===== Data for this task =====

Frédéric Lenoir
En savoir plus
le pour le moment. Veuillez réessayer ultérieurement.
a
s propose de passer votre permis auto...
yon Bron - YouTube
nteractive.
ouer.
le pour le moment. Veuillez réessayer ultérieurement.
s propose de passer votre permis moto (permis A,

=====
===== Data for this task =====

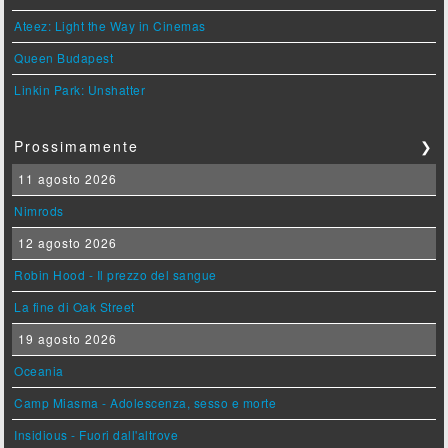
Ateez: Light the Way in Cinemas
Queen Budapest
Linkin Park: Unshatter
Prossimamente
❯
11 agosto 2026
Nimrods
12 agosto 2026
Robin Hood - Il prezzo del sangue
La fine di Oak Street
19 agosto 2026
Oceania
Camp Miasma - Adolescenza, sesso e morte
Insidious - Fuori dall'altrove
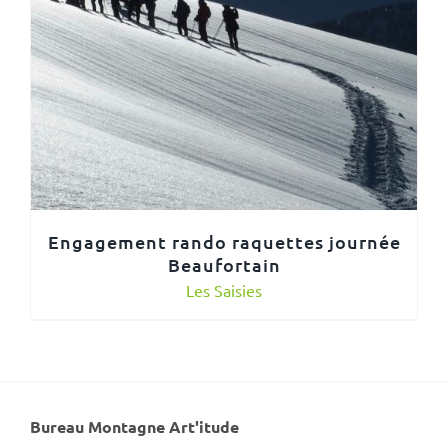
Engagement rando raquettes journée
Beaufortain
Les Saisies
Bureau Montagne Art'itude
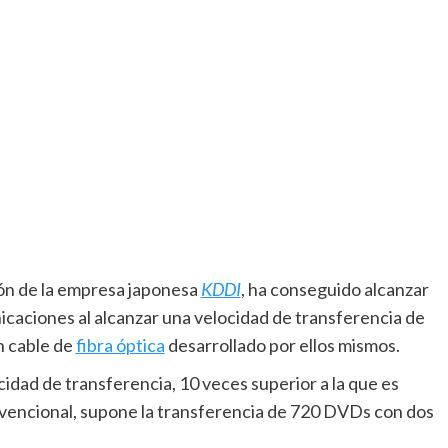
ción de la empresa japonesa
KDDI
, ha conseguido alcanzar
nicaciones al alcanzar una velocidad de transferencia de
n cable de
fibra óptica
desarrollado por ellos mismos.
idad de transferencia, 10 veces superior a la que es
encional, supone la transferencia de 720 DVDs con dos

=====
===== Data for this task =====

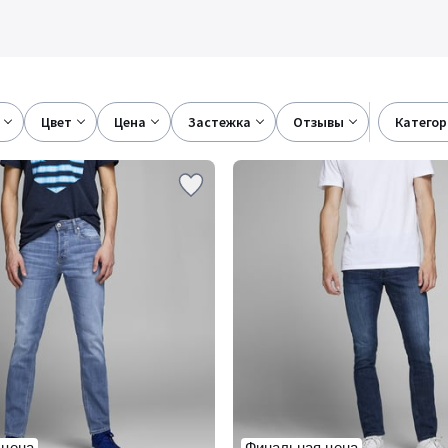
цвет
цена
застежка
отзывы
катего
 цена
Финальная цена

=====

> [Task requirements] Find the line with "11 agosto 2026" in the entries above. Set down exactly every line from it up to and including the line with "encional, supone la", images excluded.

> [Expected answer]
11 agosto 2026
Nimrods
12 agosto 2026
Robin Hood - Il prezzo del sangue
La fine di Oak Street
19 agosto 2026
Oceania
Camp Miasma - Adolescenza, sesso e morte
Insidious - Fuori dall'altrove
Engagement rando raquettes journée
Beaufortain
Les Saisies
Bureau Montagne Art'itude
ción de la empresa japonesa
KDDI
, ha conseguido alcanzar
nicaciones al alcanzar una velocidad de transferencia de
n cable de
fibra óptica
desarrollado por ellos mismos.
idad de transferencia, 10 veces superior a la que es
encional, supone la transferencia de 720 DVDs con dos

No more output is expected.